Numerical simulations have become essential in many fields to understand and solve complex problems, for example, in biology, where experiments can be long and complex to set up. Once set up, a numerical model allows to quickly test many parameters or hypotheses while having a controlled and reproducible environment. Moreover, a numerical simulation can give access to data that would otherwise be complicated to obtain because the measurement is complex or available resources are limited. In the case we are interested in, the morphogenesis of biological tissues, one of the complexities comes from the fact that many biochemical and mechanical mechanisms are involved in the process. Nevertheless, to be helpful, a numerical model must be tested and validated beforehand.

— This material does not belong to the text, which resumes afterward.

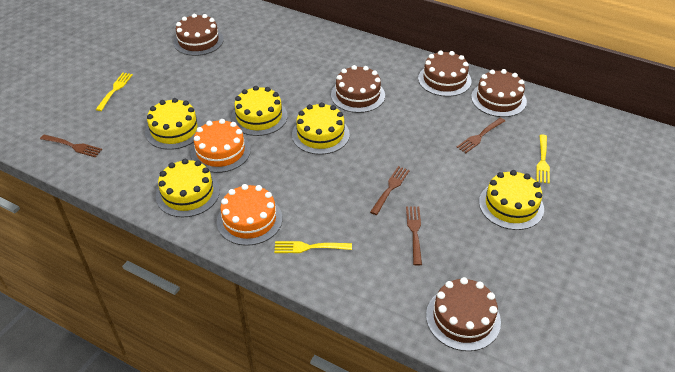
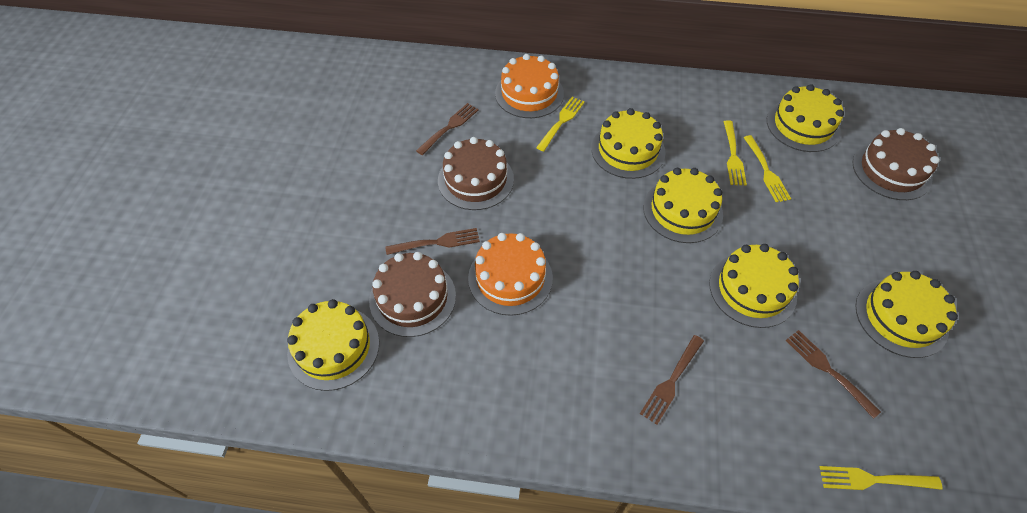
brown cake: [173,14,224,56] [331,65,385,113] [418,50,471,97] [426,277,501,351] [471,69,527,117] = 5 -> [369,252,456,337] [438,137,514,210] [853,128,940,200] = 3
yellow cake: [145,98,203,150] [156,159,220,217] [231,86,288,136] [292,102,350,155] [479,170,544,230] = 5 -> [287,299,379,391] [591,108,666,179] [643,168,723,243] [709,244,799,328] [767,84,844,152] [856,271,958,358] = 6
yellow fork: [96,73,133,111] [274,241,352,253] [536,135,550,184] = 3 -> [536,97,585,151] [723,120,747,186] [743,135,791,202] [819,466,942,490] = 4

This thesis presents the model we have developed for 2D cell simulations. Unlike other types of cell models, such as "vertex models", it uses a detailed description of the cell membrane discretized into a hundred points. They follow Newtonian dynamics, with a membrane force accounting for cell deformation, an internal pressure force replacing the cell’s internal structure, and adhesion and contract pressure forces between the cells. Thus only the cell’s membrane is modeled but not the cell’s internal structures, simplifying the model description. Biological processes are either dependent on the simulated experiment, such as the cell cycle, or fixed by the model, like the cell state evolution. The latter uses the internal pressure variation by changing the cell mass to simulate a growth or apoptosis state. Since the cell cycle may depend on the diffusion of chemical species, the cell model can be coupled to an LBM model simulating this diffusion.

This model has been implemented in C++ based on the Palabos library [67], especially for managing parallelism and LBM simulations. Parallelism in Palabos is done according to a spatial domain division, so the model’s different mechanisms have been implemented to be spatially parallelized. Nevertheless, the parallelization efficiency depends strongly on the simulation’s spatial distribution of the cells. When the distribution is homogeneous, the parallelization works rather well. On the contrary, the inhomogeneous cell distribution of the threads does not have a very interesting speedup.

Biological validation of the model was performed in two steps; first, the single-cell properties, then the cell distribution in growing tissue. The viscoelastic-incompressible properties of a single cell were well recovered, and the neighbors’ number distribution was similar to data from biological experiments.

The model was then used to reproduce two recent biological experiments, one by Di Meglio et al. [26], the other by Gauquelin et al. [36]. The first studied the impact of the pressure exerted on the cells on their proliferation, showing that there is a maximum pressure at which cell proliferation stops abruptly. The simulations reproduce well experiment behavior using a pressure-based cell cycle. Furthermore, by testing different functions for the relationship with pressure, we find that a linear function shows the closest results to the experimental results. The second explored the tissue displacement inside a strip by comparing experiments with normal cell proliferation and blocked cell mitosis. It showed the same velocity for the cell front in both cases but a difference in the velocity profile within the strip. By adding a simple model for cell motility and the ability of cells to undergo apoptosis, the simulations captured the change in profile structure. However, they failed to recover a comparable front velocity. The latter was most likely due to the used cell motility model, which must be too simple.